Just picked up this G519 tool bag.  It is not marked, all end caps, rivets and clasps are painted in army green.   It has a slightly different strap arrangement.  Has anyone seen this type of tool bag?


----------



## catfish (Jun 13, 2017)

Persons MFG.


----------



## johan willaert (Jun 13, 2017)

I saw this one when it was put up for sale on FB a couple of weeks ago... Don't know what to think about it... Why is there no persons logo embossed on the flap? Where's is the rim on the edge of the leather flap? leather seems so low quality compared to the pouches I have in my collection... Didn't trust this one at all...

Still at 50USd, I guess you can't go wrong and you got a great deal...


----------



## Wackiforkhaki (Jun 13, 2017)

Johan, i have this in hand and the leather is the same quality as my persons bag.   This is from the same era as the persons bag, I have zero concerns about originality.
Is it possible that Huffman used a different supplier?  Who was making a similiar bag to persons at the time?  Regardless it will display well on my bike.


----------



## rustjunkie (Jun 13, 2017)

Nice find 
 does anyone know the correct name/term for those clasps?


----------



## Land O' Aches (Jun 23, 2017)

rustjunkie said:


> Nice find
> does anyone know the correct name/term for those clasps?




I've heard them called "galoshes clips "


Sent from my iPhone using Tapatalk


----------



## rustjunkie (Jun 23, 2017)

Land O' Aches said:


> I've heard them called "galoshes clips "
> 
> 
> Sent from my iPhone using Tapatalk




Yeah, me also, but I'm thinking there must be another term for them. Would luv to find a pile of 'em!


----------



## Mercian (Jun 23, 2017)

Hi,

Not sure if it helps, but WW2 US rubber overshoes are now made as reproductions, see here for example...

https://onlinemilitaria.net/products/199-US-Canvas-and-Rubber-Overshoes/

Maybe they could put you on to a supplier?
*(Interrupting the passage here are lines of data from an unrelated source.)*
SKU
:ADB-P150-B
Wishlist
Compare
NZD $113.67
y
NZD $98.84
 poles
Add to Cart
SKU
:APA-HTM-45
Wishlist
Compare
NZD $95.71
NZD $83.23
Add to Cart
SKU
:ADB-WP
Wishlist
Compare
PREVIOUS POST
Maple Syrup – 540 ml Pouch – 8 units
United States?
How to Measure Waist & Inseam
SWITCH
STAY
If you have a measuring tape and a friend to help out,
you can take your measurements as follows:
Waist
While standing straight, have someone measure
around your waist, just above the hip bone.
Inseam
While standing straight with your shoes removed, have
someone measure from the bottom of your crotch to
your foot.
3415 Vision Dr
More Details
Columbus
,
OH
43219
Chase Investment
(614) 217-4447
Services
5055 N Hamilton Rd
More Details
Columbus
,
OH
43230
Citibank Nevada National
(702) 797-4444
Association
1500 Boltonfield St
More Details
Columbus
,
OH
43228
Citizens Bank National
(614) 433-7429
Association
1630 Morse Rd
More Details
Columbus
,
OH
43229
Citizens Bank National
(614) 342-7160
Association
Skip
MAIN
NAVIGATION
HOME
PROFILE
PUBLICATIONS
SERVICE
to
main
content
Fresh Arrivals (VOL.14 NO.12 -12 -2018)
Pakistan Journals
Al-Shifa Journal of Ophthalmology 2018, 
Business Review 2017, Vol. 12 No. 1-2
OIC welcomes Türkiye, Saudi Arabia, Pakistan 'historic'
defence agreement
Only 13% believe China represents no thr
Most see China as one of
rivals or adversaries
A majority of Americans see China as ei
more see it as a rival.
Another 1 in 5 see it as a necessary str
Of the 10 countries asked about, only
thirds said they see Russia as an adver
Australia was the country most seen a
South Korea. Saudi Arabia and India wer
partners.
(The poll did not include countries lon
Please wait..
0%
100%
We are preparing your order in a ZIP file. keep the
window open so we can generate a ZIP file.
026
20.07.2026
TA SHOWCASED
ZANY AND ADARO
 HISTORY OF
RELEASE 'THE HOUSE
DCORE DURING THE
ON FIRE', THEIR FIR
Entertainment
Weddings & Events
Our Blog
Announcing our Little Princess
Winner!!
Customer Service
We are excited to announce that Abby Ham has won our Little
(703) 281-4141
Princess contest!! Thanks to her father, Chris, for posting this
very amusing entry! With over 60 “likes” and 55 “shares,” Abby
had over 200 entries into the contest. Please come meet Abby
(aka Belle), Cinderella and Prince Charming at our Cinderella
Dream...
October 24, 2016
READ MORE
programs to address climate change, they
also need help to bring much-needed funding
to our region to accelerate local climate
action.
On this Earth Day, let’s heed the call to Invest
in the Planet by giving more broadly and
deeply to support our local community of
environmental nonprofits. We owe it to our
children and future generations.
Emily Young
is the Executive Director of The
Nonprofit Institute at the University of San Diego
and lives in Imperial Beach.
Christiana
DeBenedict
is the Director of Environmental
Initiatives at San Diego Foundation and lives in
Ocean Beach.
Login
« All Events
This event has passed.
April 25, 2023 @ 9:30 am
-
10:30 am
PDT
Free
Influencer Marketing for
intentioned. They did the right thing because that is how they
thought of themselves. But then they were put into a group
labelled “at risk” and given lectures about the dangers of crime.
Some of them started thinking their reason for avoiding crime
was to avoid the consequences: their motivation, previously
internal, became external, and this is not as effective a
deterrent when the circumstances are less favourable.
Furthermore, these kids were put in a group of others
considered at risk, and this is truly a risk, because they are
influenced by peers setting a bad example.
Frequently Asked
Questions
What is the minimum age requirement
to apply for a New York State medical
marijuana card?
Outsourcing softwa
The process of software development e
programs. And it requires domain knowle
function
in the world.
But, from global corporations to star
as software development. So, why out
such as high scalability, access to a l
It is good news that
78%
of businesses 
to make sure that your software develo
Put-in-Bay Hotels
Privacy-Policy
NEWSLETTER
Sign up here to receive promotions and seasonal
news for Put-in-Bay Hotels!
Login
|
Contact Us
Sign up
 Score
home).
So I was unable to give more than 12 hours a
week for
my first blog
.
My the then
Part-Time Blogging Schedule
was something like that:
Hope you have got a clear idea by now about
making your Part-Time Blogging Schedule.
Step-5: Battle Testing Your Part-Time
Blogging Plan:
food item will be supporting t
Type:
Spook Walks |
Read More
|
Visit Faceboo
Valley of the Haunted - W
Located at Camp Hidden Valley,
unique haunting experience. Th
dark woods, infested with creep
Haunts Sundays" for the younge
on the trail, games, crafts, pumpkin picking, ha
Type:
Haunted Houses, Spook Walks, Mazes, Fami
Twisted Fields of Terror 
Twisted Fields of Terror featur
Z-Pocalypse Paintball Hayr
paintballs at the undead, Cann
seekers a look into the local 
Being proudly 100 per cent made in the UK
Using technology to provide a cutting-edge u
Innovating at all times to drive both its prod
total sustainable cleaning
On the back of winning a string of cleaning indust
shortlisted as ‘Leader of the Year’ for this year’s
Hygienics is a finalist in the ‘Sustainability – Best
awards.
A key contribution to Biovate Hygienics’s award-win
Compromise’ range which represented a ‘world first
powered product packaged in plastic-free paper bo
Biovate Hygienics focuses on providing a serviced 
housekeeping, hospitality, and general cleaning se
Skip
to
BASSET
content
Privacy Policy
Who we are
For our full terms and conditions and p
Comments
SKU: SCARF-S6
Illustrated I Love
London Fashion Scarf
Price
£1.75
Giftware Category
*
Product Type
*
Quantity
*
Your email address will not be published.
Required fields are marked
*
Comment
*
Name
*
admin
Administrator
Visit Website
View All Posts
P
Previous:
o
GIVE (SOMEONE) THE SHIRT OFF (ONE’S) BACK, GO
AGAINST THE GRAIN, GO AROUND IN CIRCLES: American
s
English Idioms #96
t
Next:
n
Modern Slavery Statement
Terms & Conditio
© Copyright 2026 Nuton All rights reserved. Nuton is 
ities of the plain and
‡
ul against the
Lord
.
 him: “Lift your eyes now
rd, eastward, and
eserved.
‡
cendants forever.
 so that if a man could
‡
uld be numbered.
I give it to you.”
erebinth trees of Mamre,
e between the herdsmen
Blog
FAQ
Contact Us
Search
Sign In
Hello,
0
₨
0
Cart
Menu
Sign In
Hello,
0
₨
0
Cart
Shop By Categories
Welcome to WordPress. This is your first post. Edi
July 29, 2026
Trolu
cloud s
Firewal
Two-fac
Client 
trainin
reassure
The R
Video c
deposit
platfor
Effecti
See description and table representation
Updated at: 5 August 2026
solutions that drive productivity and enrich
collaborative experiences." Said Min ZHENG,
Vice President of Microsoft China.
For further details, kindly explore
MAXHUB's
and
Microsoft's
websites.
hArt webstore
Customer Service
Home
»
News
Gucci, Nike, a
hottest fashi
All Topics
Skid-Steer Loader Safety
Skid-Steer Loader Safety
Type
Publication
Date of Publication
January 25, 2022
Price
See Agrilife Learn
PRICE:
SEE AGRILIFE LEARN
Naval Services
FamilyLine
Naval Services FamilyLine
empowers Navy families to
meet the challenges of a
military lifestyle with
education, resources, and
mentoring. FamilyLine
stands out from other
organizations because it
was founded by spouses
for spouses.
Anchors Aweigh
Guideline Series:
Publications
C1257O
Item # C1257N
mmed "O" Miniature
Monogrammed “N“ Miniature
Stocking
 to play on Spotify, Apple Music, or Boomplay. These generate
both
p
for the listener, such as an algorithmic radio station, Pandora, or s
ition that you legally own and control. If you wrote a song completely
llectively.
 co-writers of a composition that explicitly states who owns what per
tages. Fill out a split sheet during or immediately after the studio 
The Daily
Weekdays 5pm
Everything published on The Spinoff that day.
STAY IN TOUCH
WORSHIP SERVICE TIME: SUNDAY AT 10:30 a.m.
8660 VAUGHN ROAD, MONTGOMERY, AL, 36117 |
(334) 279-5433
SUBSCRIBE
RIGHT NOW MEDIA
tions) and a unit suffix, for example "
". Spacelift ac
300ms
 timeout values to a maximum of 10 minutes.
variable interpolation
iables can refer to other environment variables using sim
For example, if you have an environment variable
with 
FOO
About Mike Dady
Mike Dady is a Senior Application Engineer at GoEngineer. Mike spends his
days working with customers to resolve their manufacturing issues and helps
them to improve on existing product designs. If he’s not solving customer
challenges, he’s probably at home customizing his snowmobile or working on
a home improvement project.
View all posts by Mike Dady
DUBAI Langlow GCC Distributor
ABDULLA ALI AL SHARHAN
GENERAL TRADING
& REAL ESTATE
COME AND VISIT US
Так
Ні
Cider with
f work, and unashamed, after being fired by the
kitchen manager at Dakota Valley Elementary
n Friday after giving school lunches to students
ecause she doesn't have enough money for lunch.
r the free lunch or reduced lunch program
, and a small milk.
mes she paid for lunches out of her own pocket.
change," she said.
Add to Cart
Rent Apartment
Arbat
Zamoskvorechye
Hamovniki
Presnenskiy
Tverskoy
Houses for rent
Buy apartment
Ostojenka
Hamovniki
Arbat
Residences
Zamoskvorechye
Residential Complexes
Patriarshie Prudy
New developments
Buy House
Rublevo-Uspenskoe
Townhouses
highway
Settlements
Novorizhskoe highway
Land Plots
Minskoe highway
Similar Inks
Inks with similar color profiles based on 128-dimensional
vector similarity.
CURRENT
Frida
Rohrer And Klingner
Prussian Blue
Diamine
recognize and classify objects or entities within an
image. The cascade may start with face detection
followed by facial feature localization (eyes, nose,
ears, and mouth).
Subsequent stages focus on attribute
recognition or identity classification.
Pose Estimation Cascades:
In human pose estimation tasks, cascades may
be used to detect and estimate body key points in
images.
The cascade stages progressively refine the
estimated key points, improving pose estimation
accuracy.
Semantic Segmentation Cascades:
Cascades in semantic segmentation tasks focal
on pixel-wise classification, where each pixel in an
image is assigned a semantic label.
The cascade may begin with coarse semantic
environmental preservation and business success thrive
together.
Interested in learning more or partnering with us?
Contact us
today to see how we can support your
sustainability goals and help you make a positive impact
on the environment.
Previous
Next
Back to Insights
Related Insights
Or buy a pair, 8 clips for $35?

Best Regards,

Adrian


----------



## HUFFMANBILL (Jun 23, 2017)

Be careful using galosh clips for Person tool pouch clips.  Person pouch clips have only one bottom rivet to attach to the leather.  The galosh clips I have seen use two rivets to attach to the rubber.

Regards,
Bill


----------



## Land O' Aches (Jun 23, 2017)

HUFFMANBILL said:


> Be careful using galosh clips for Person tool pouch clips.  Person pouch clips have only one bottom rivet to attach to the leather.  The galosh clips I have seen use two rivets to attach to the rubber.
> 
> Regards,
> Bill




If I could get just one good clip we may be able to get it scanned an 3D printed 




Sent from my iPhone using Tapatalk


----------